Macro to do binary search

Suppose I have a fixed, constant, sorted list of numbers, for example:

11,13,15,17, 19,23,27,31

and I want to have a function(x) ( x in 11..31 ) which computes the index of the last number <= x using binary search. I could write it out by hand:

fn find_index( x:u8 ) -> u8 {
  return
  if x< 19 { 
    if x < 15 {  if x < 13 { 0 } else { 1 } }
    else { if x < 17 { 2 } else { 3 } }
  }
  else {
    if x < 27 { if x < 23 { 4 } else { 5 } }
    else { if x < 31 { 6 } else { 7 } }
  }
}

What I was wondering is whether a Rust macro could automate this. My actual list is 30 numbers, and writing it out by hand is a little messy.

Not 100% sure, but I think this is basically the code that a match statement will generate?
(it can match ranges using a..=b => {})

Rather than code expansion for 30 numbers, why not just use slice::binary_search?

1 Like

Hopefully to go faster, also the standard binary search fails if the number is not in the list.

I should have mentioned: if the list has runs of contiguous numbers, ideally it should use arithmetic to speed things up. My actual list ( 29 numbers, not 30 as I stated ) is:

3,4,5,6, 7,8,9,10, 11,13,15,17, 19,23,27,31, 35,43,51,59, 67,83,99,115, 131,163,195,227, 258

But at this stage I was just wondering if it is theoretically possible for a Rust macro to do something this complicated.

Each type of Rust macro—macro_use and procedural macro—is Turing-complete, so of course it is possible. (Which does not mean that it would be easy. :grinning:)

4 Likes

I'd measure that, because code bloat can hurt too.

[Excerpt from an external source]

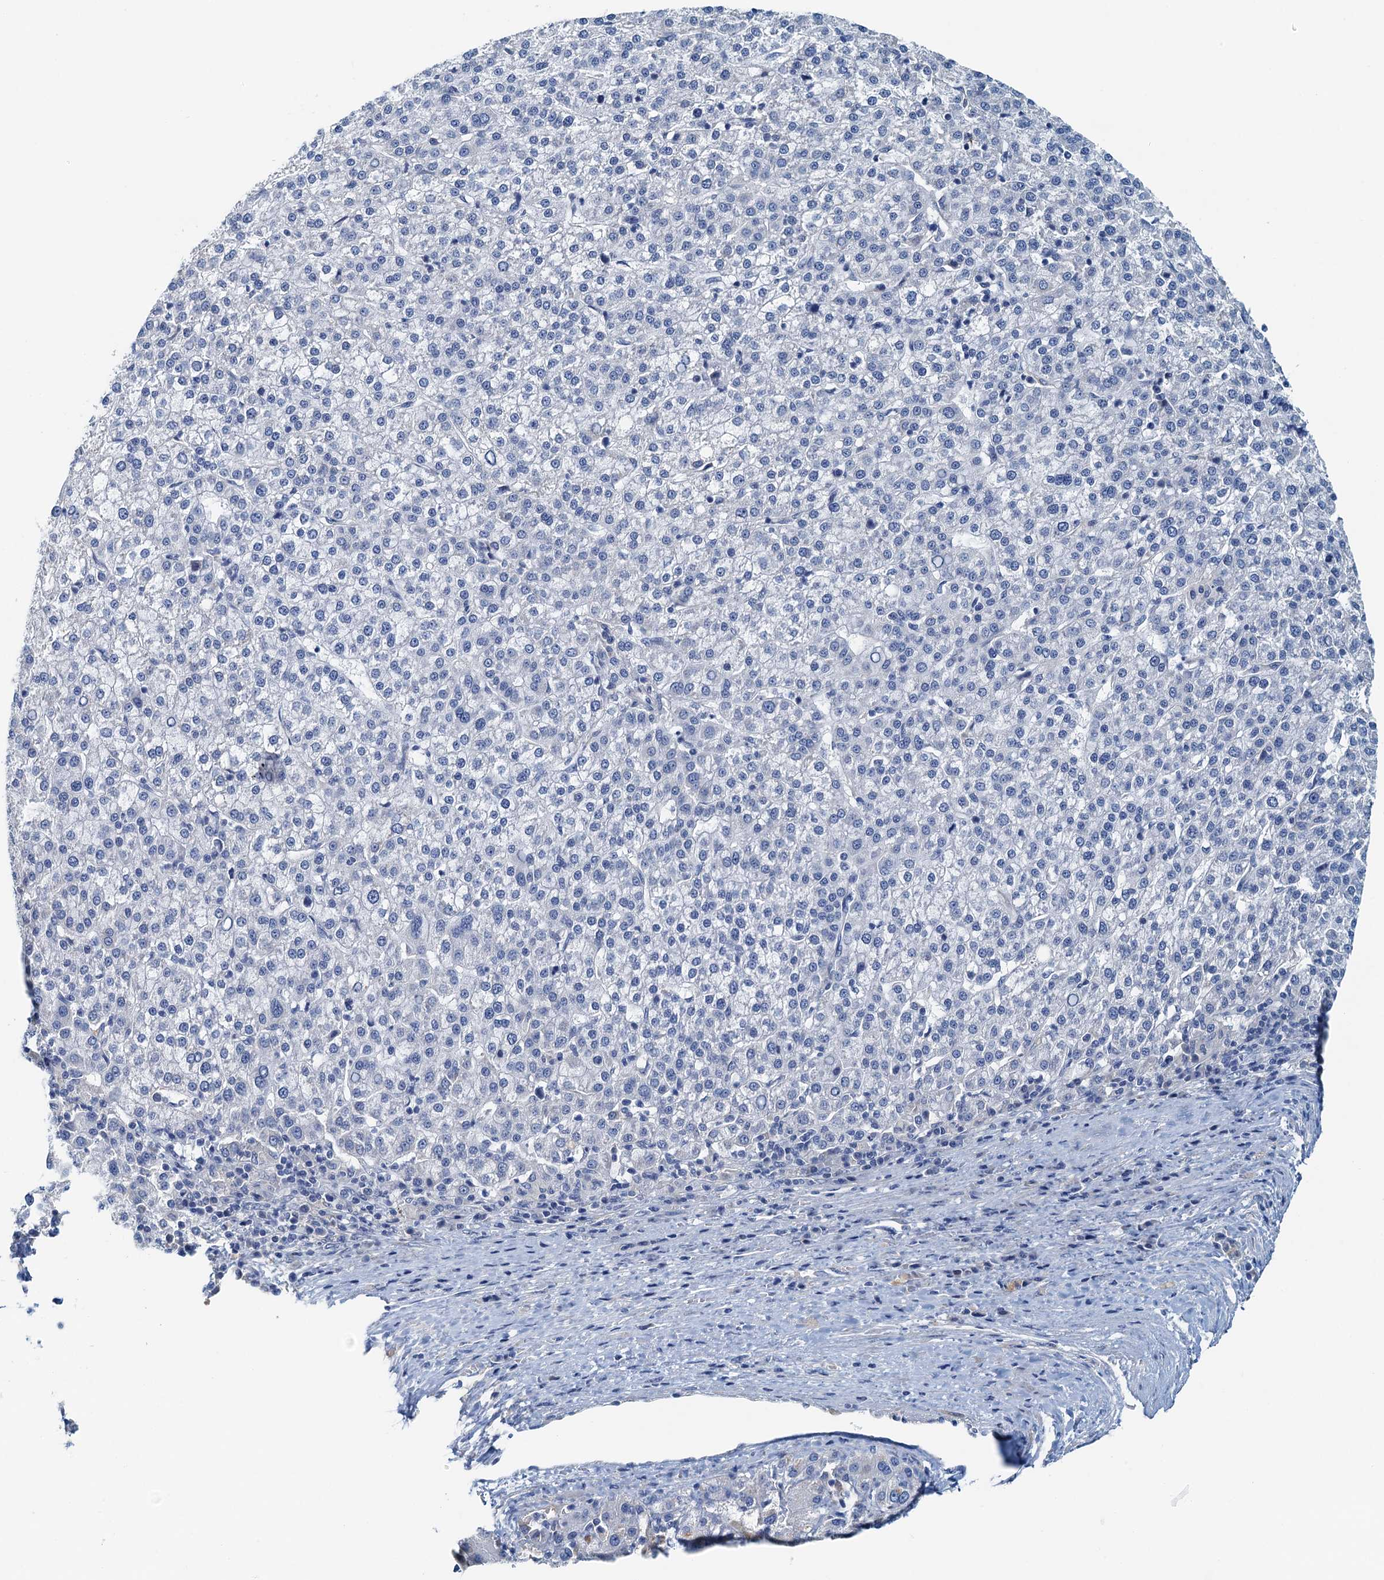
{"staining": {"intensity": "negative", "quantity": "none", "location": "none"}, "tissue": "liver cancer", "cell_type": "Tumor cells", "image_type": "cancer", "snomed": [{"axis": "morphology", "description": "Carcinoma, Hepatocellular, NOS"}, {"axis": "topography", "description": "Liver"}], "caption": "Immunohistochemistry micrograph of neoplastic tissue: human liver hepatocellular carcinoma stained with DAB displays no significant protein positivity in tumor cells. (Stains: DAB (3,3'-diaminobenzidine) immunohistochemistry (IHC) with hematoxylin counter stain, Microscopy: brightfield microscopy at high magnification).", "gene": "DTD1", "patient": {"sex": "female", "age": 58}}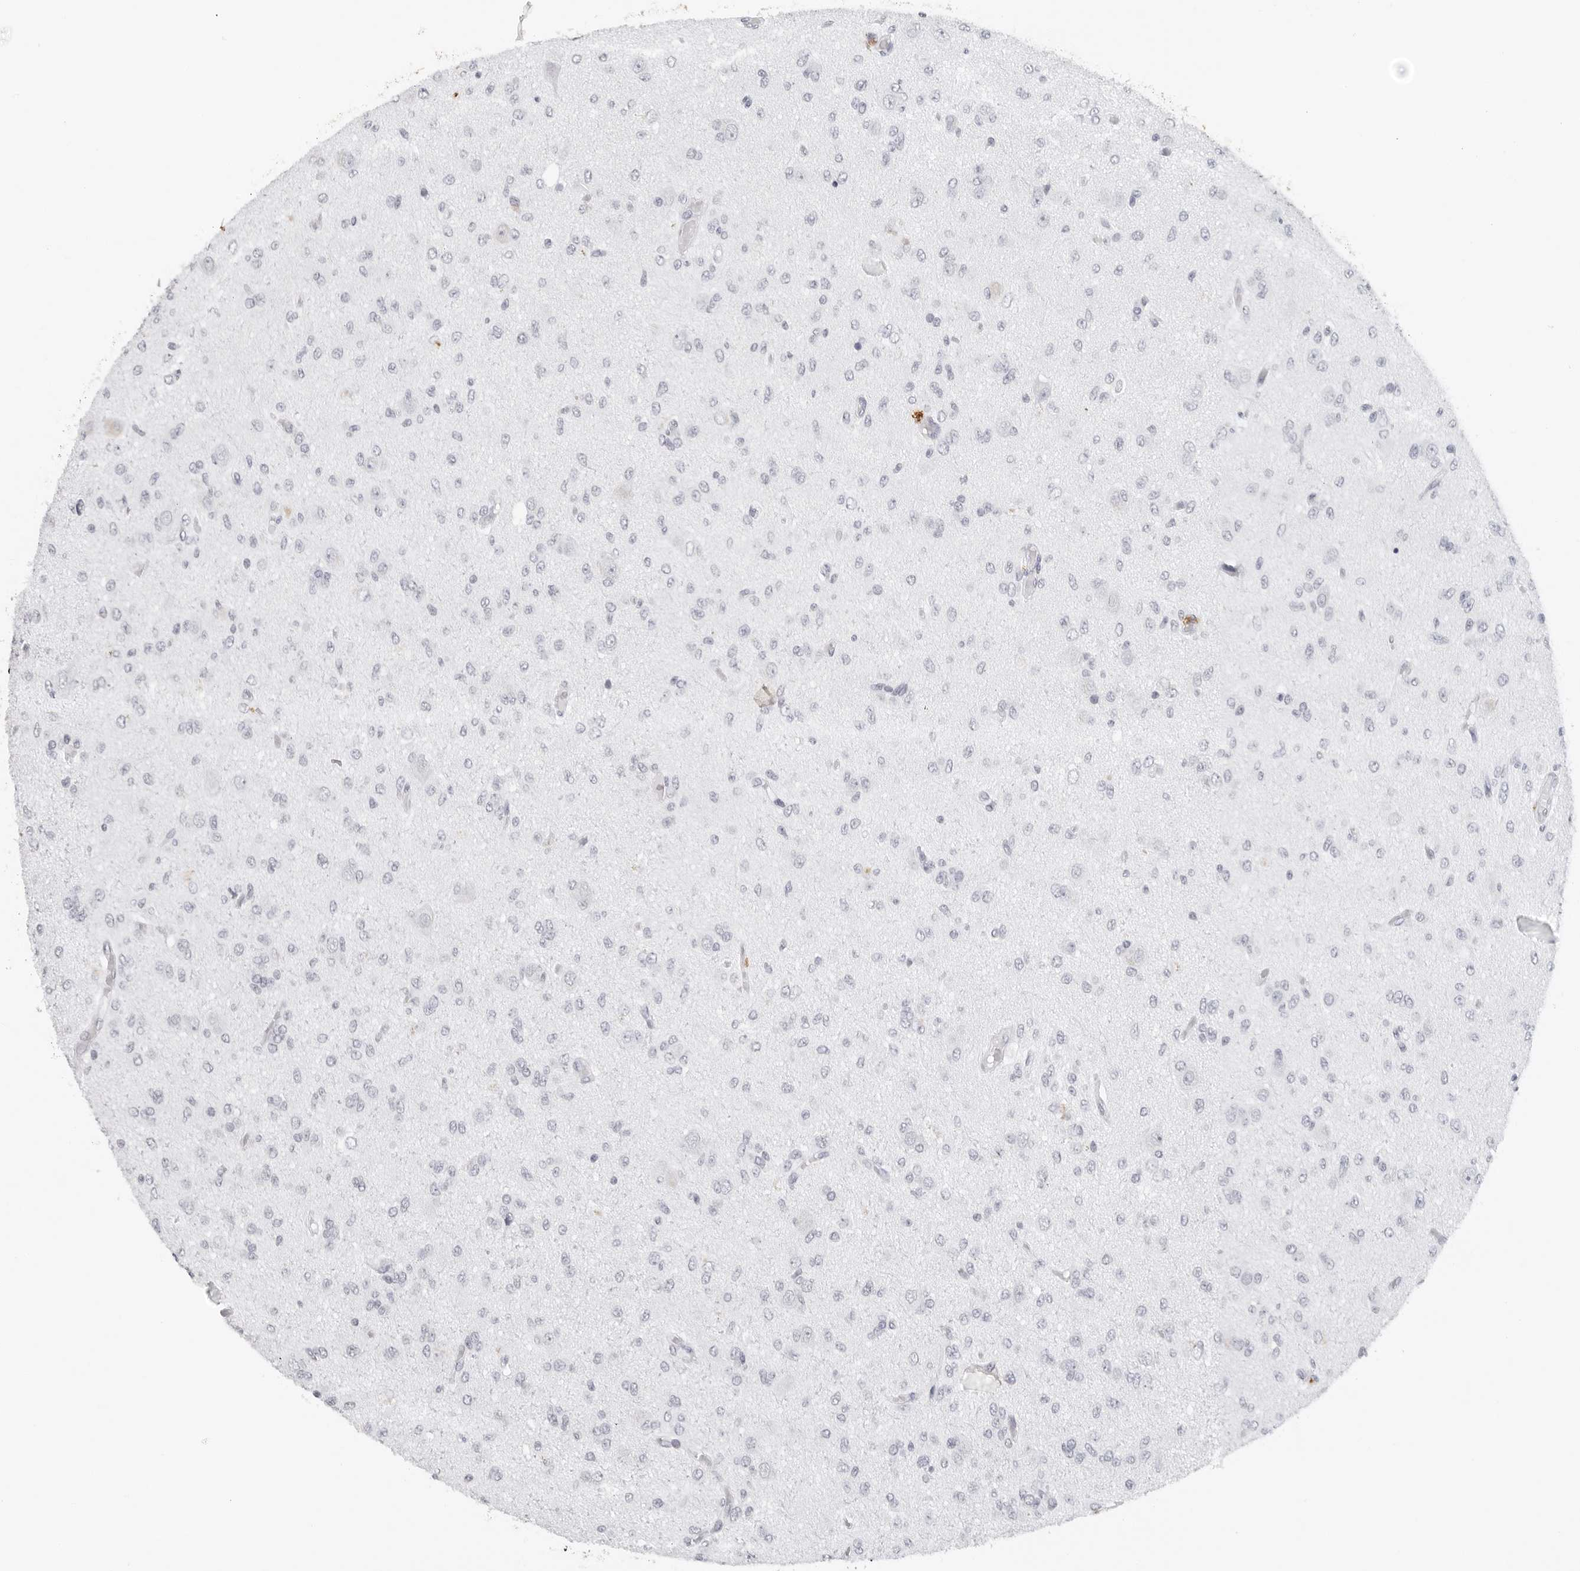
{"staining": {"intensity": "negative", "quantity": "none", "location": "none"}, "tissue": "glioma", "cell_type": "Tumor cells", "image_type": "cancer", "snomed": [{"axis": "morphology", "description": "Glioma, malignant, High grade"}, {"axis": "topography", "description": "Brain"}], "caption": "The IHC image has no significant positivity in tumor cells of glioma tissue.", "gene": "FLG2", "patient": {"sex": "female", "age": 59}}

The "failure" of binary search is up to you -- the Err is an index where you could insert sorted, so the prior index would hold your number less than x.

2 Likes

I just tried this ( I hadn't thought of it ). It doesn't appear to do a binary search ( which doesn't mean it's sub-optimal necessarily ). Code:

fn get_off_code( x:u16 ) -> usize
{
  match x
  {
    3..=10 => x as usize - 3,
    11..=12 => 8,
    13..=14 => 9,
    15..=16 => 10,
    17..=18 => 11,
    19..=22 => 12,    
    23..=26 => 13,
    27..=30 => 14,
    31..=34 => 15,
    35..=42 => 16,
    43..=50 => 17,
    51..=58 => 18,
    59..=66 => 19,
    67..=82 => 20,
    83..=98 => 21,
    99..=114 => 22,
    115..=130 => 23,
    131..=162 => 24,   
    163..=194 => 25,
    195..=226 => 26,
    227..=257 => 27,
    _ => 28
  }
}   
1 Like

It’s not exactly a binary search, but on 1.46 (current beta), you can use constexprs to calculate a lookup table at compile time. I haven’t profiled it, but I expect it to be reasonably competitive performance-wise: (Playground)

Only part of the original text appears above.